Penn State spokeswoman Lisa Powers also disclosed that the Harrisburg-based U.S. attorney's office requested "reporting requirements of employers and staff relating to allegations of misconduct by staff or individuals associated with the university."
The new details were released a day after the Feb. 2 subpoena was first confirmed by the university. Powers said Penn State is fully cooperating with the request.
Heidi Havens, a spokeswoman for U.S. Attorney Peter J. Smith, declined to comment Friday on the subpoena.
Powers also revealed Friday that the request for "certain information" goes back to 1998, the year university police investigated a mother's complaint that Sandusky, then the football team's defensive coordinator, had showered with her 11-year-old son in a school locker room.
Sandusky, 68, is confined to his State College home as he awaits trial on 52 sex abuse charges. He denies the allegations.
Along with Sandusky and the university, the subpoena also sought information about athletic director Tim Curley, retired vice president Gary Schultz and former president Graham Spanier.
Spanier has not been charged with any crime.
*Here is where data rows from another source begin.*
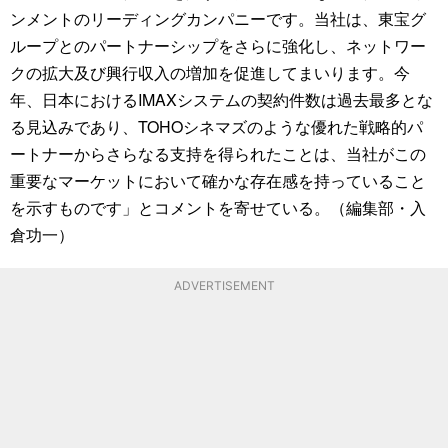
ンメントのリーディングカンパニーです。当社は、東宝グ
ループとのパートナーシップをさらに強化し、ネットワー
クの拡大及び興行収入の増加を促進してまいります。今
年、日本におけるIMAXシステムの契約件数は過去最多とな
る見込みであり、TOHOシネマズのような優れた戦略的パ
ートナーからさらなる支持を得られたことは、当社がこの
重要なマーケットにおいて確かな存在感を持っていること
を示すものです」とコメントを寄せている。（編集部・入
倉功一）
ADVERTISEMENT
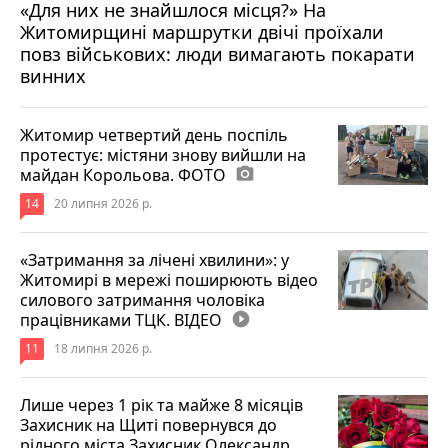
«Для них не знайшлося місця?» На
Житомирщині маршрутки двічі проїхали
17 липня 2026 р.
повз військових: люди вимагають покарати
винних
Житомир четвертий день поспіль
протестує: містяни знову вийшли на
майдан Корольова. ФОТО
photo_camera
14
20 липня 2026 р.
«Затримання за лічені хвилини»: у
Житомирі в мережі поширюють відео
силового затримання чоловіка
працівниками ТЦК. ВІДЕО
play_circle_filled
11
18 липня 2026 р.
Лише через 1 рік та майже 8 місяців
Захисник на Щиті повернувся до
рідного міста Захисник Олександр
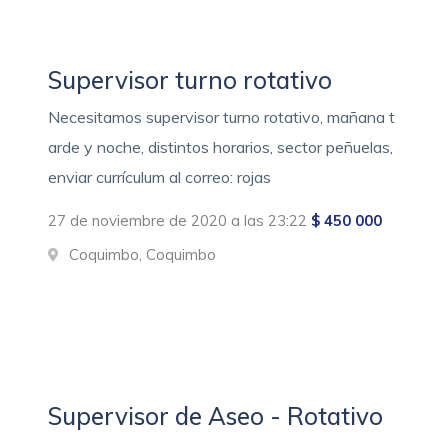
Supervisor turno rotativo
Necesitamos supervisor turno rotativo, mañana t
arde y noche, distintos horarios, sector peñuelas,
enviar currículum al correo: rojas
27 de noviembre de 2020 a las 23:22
$ 450 000
Coquimbo, Coquimbo
Supervisor de Aseo - Rotativo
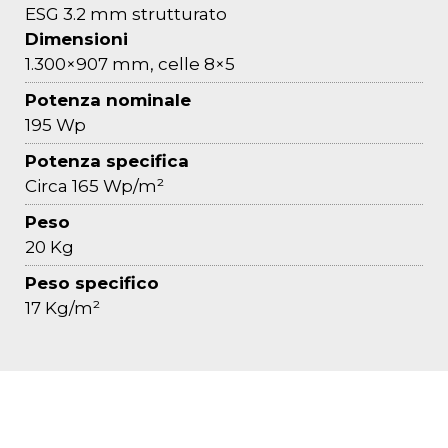
ESG 3.2 mm strutturato
Dimensioni
1.300×907 mm, celle 8×5
Potenza nominale
195 Wp
Potenza specifica
Circa 165 Wp/m²
Peso
20 Kg
Peso specifico
17 Kg/m²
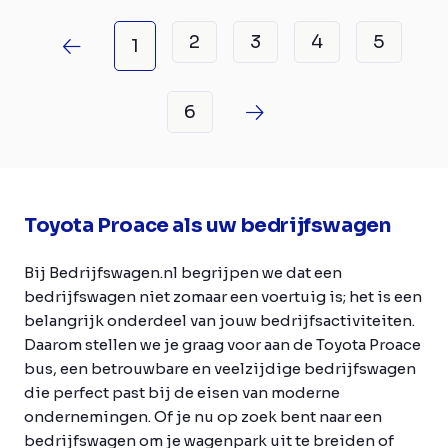
2
3
4
5
1
6
Toyota Proace als uw bedrijfswagen
Bij Bedrijfswagen.nl begrijpen we dat een
bedrijfswagen niet zomaar een voertuig is; het is een
belangrijk onderdeel van jouw bedrijfsactiviteiten.
Daarom stellen we je graag voor aan de Toyota Proace
bus, een betrouwbare en veelzijdige bedrijfswagen
die perfect past bij de eisen van moderne
ondernemingen. Of je nu op zoek bent naar een
bedrijfswagen om je wagenpark uit te breiden of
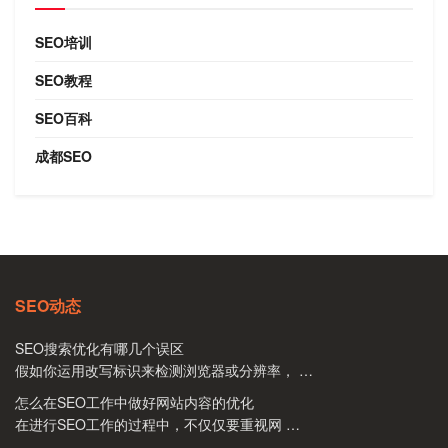
SEO培训
SEO教程
SEO百科
成都SEO
SEO动态
SEO搜索优化有哪几个误区
假如你运用改写标识来检测浏览器或分辨率， …
怎么在SEO工作中做好网站内容的优化
在进行SEO工作的过程中，不仅仅要重视网 …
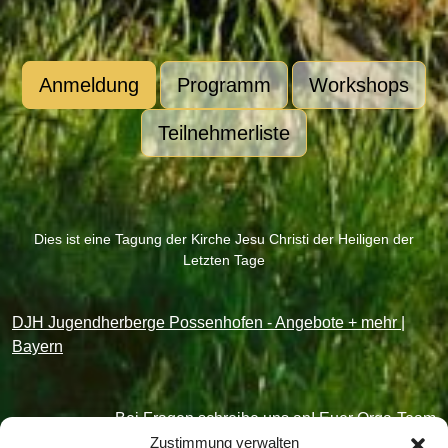
Anmeldung
Programm
Workshops
Teilnehmerliste
Dies ist eine Tagung der Kirche Jesu Christi der Heiligen der
Letzten Tage
DJH Jugendherberge Possenhofen - Angebote + mehr |
Bayern
Bei Fragen schreibe uns an! Euer Orga-Team
Zustimmung verwalten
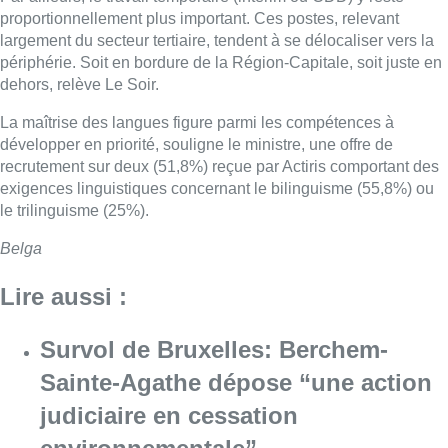
proportionnellement plus important. Ces postes, relevant
largement du secteur tertiaire, tendent à se délocaliser vers la
périphérie. Soit en bordure de la Région-Capitale, soit juste en
dehors, relève Le Soir.
La maîtrise des langues figure parmi les compétences à
développer en priorité, souligne le ministre, une offre de
recrutement sur deux (51,8%) reçue par Actiris comportant des
exigences linguistiques concernant le bilinguisme (55,8%) ou
le trilinguisme (25%).
Belga
Lire aussi :
Survol de Bruxelles: Berchem-
Sainte-Agathe dépose “une action
judiciaire en cessation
Curley and Schultz await trial in Harrisburg on charges that they lied to a grand jury investigating Sandusky and failed to properly report suspected child abuse after a football team assistant told them of a 2002 incident involving Sandusky and a boy inside the team's showers. Curley and Schultz are free on bail. They are seeking dismissal of the charges.
Powers said the subpoena asked for "reporting requirements of employers and staff relating to allegations of misconduct by staff or individuals associated with the university."